Content starts
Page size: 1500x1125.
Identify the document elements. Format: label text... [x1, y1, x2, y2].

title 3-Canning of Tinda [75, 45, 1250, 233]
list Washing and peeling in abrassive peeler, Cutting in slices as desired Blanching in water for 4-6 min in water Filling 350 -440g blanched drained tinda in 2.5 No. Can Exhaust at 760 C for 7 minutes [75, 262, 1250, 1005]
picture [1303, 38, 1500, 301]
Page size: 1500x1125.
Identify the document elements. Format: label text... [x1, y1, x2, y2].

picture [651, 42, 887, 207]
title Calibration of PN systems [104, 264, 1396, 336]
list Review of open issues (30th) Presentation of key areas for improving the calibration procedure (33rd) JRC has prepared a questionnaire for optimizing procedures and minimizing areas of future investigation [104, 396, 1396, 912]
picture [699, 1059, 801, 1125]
Content ends
Content starts
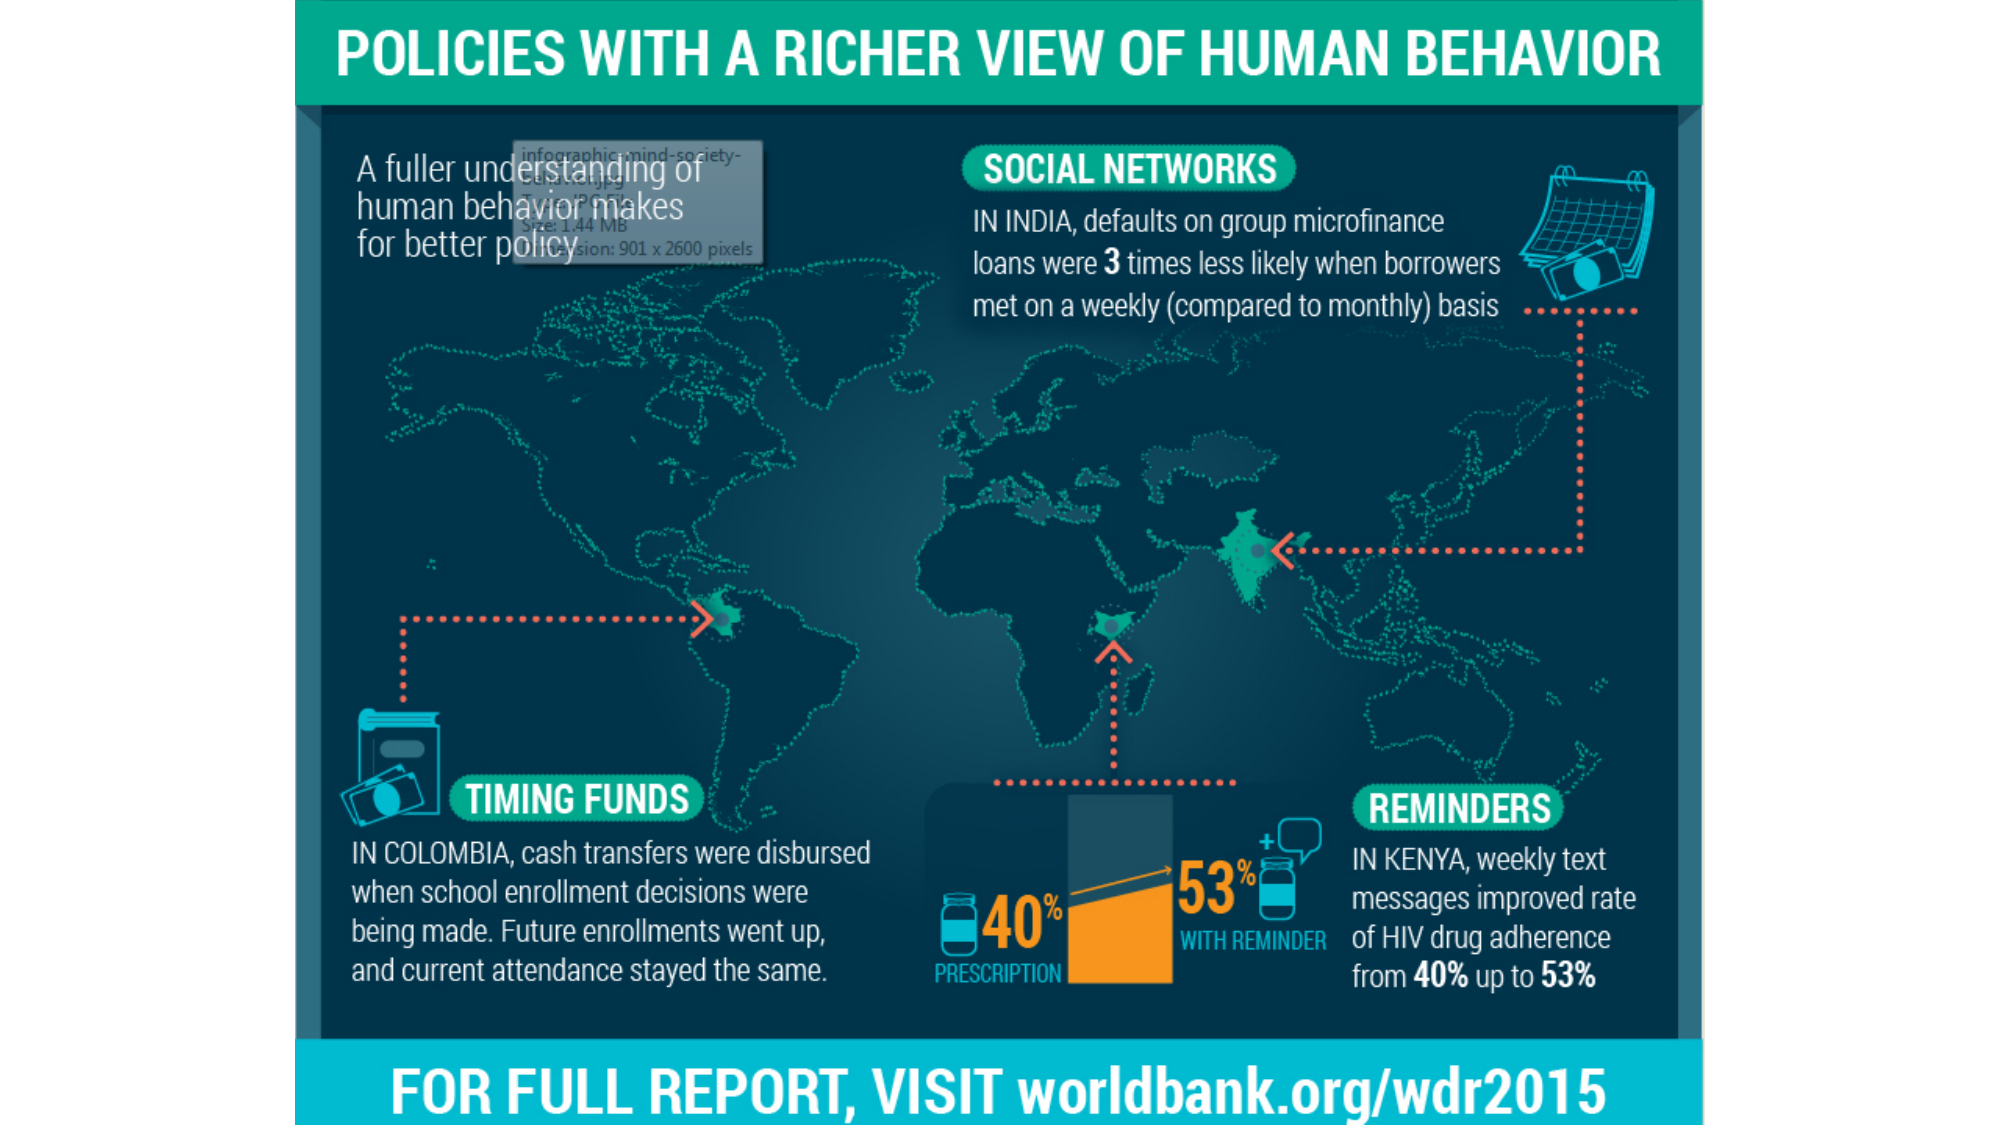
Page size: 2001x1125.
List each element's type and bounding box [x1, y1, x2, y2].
Content ends
▸ **YOUR ASSIGNMENT**: Starting at the line above that contains "Page size: 2001x1125.", repeat each line exactly up to and including the line that contains "List each element's", and stop there.

▸ **SOLUTION TO THIS EXERCISE**:
Page size: 2001x1125.
List each element's type and bounding box [x1, y1, x2, y2].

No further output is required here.